> EXERCISE PROMPT: An exact copy of the data is required; the images should not appear in it.

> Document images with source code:
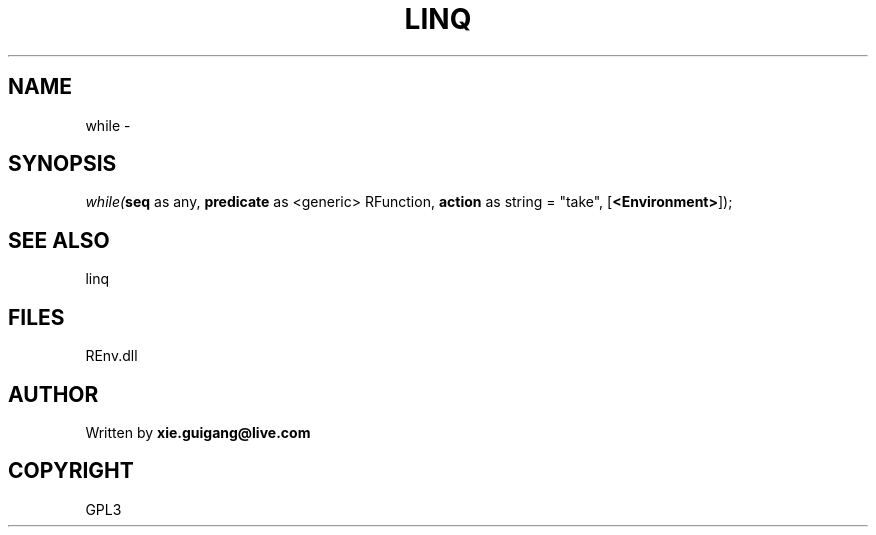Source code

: .\" man page create by R# package system.
.TH LINQ 1 2002-May "while" "while"
.SH NAME
while \- 
.SH SYNOPSIS
\fIwhile(\fBseq\fR as any, 
\fBpredicate\fR as <generic> RFunction, 
\fBaction\fR as string = "take", 
[\fB<Environment>\fR]);\fR
.SH SEE ALSO
linq
.SH FILES
.PP
REnv.dll
.PP
.SH AUTHOR
Written by \fBxie.guigang@live.com\fR
.SH COPYRIGHT
GPL3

> SOLUTION TO THIS PROBLEM:
Source code

: .\" man page create by R# package system.
.TH LINQ 1 2002-May "while" "while"
.SH NAME
while \- 
.SH SYNOPSIS
\fIwhile(\fBseq\fR as any, 
\fBpredicate\fR as <generic> RFunction, 
\fBaction\fR as string = "take", 
[\fB<Environment>\fR]);\fR
.SH SEE ALSO
linq
.SH FILES
.PP
REnv.dll
.PP
.SH AUTHOR
Written by \fBxie.guigang@live.com\fR
.SH COPYRIGHT
GPL3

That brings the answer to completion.